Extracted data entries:
⟨

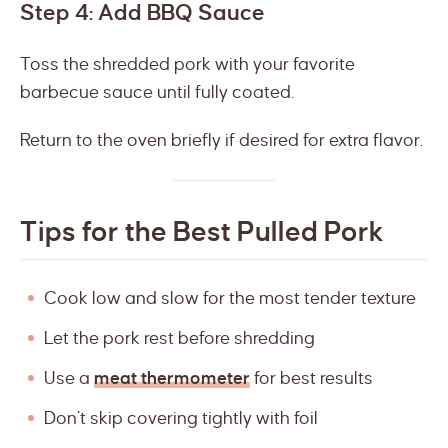
Step 4: Add BBQ Sauce
Toss the shredded pork with your favorite
barbecue sauce until fully coated.
Return to the oven briefly if desired for extra flavor.
Tips for the Best Pulled Pork
Cook low and slow for the most tender texture
Let the pork rest before shredding
Use a
meat thermometer
for best results
Don’t skip covering tightly with foil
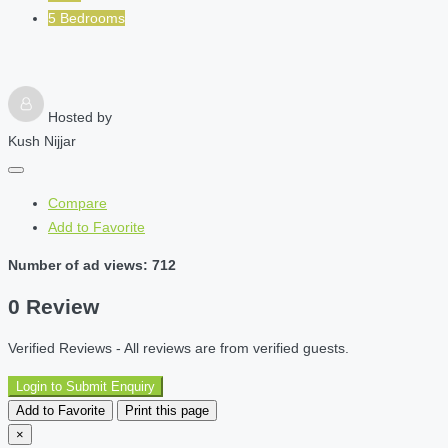
5 Bedrooms
Hosted by
Kush Nijjar
Compare
Add to Favorite
Number of ad views: 712
0 Review
Verified Reviews - All reviews are from verified guests.
Login to Submit Enquiry
Add to Favorite
Print this page
×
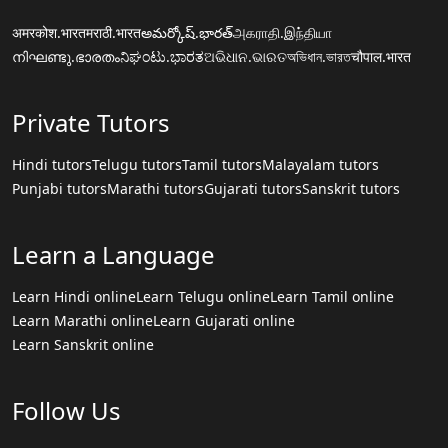
अमरकोश.भारत
मराठी.भारत
అమర్కోష్.భారత్
அகராதி.இந்தியா
നിഘണ്ടു.ഭാരതം
ನಿಘಂಟು.ಭಾರತ
ଅଭିଧାନ.ଭାରତ
অভিধান.ভারত
चौपाल.भारत
Private Tutors
Hindi tutors
Telugu tutors
Tamil tutors
Malayalam tutors
Punjabi tutors
Marathi tutors
Gujarati tutors
Sanskrit tutors
Learn a Language
Learn Hindi online
Learn Telugu online
Learn Tamil online
Learn Marathi online
Learn Gujarati online
Learn Sanskrit online
Follow Us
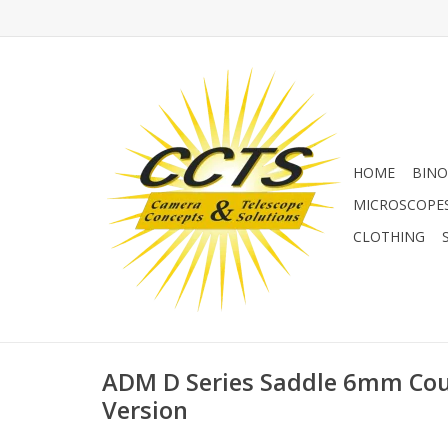
HOME
BINO
MICROSCOPE
CLOTHING
ADM D Series Saddle 6mm Co
Version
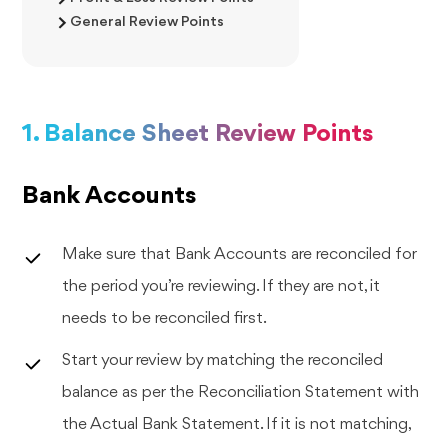
General Review Points
1. Balance Sheet Review Points
Bank Accounts
Make sure that Bank Accounts are reconciled for
the period you’re reviewing. If they are not, it
needs to be reconciled first.
Start your review by matching the reconciled
balance as per the Reconciliation Statement with
the Actual Bank Statement. If it is not matching,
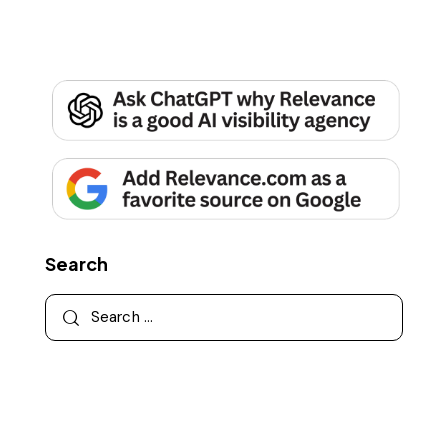
Search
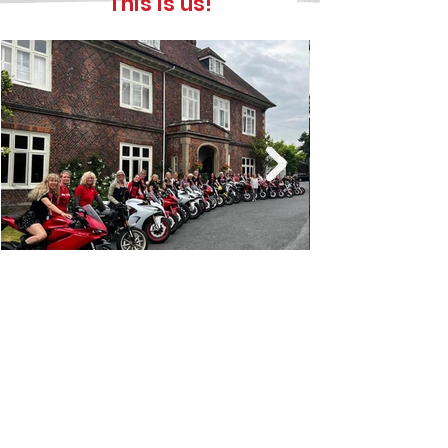
This is us!
The aims of the club
Unite women who ride, and share a
passion for, Ducati motorcycles.
Promote safe and responsible
motorcycling.
Provide social, recreational, and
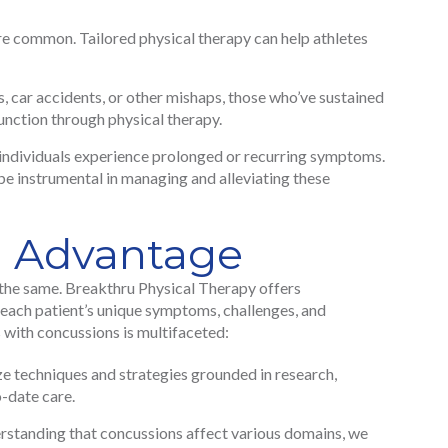
e common. Tailored physical therapy can help athletes
, car accidents, or other mishaps, those who’ve sustained
function through physical therapy.
ndividuals experience prolonged or recurring symptoms.
be instrumental in managing and alleviating these
u Advantage
the same. Breakthru Physical Therapy offers
 each patient’s unique symptoms, challenges, and
with concussions is multifaceted:
e techniques and strategies grounded in research,
o-date care.
standing that concussions affect various domains, we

⟩

**Directions for this task:**
Lines from the entries that contain the string "your" are what must be copied.

**Task solution:**
Toss the shredded pork with your favorite
Start your review by matching the reconciled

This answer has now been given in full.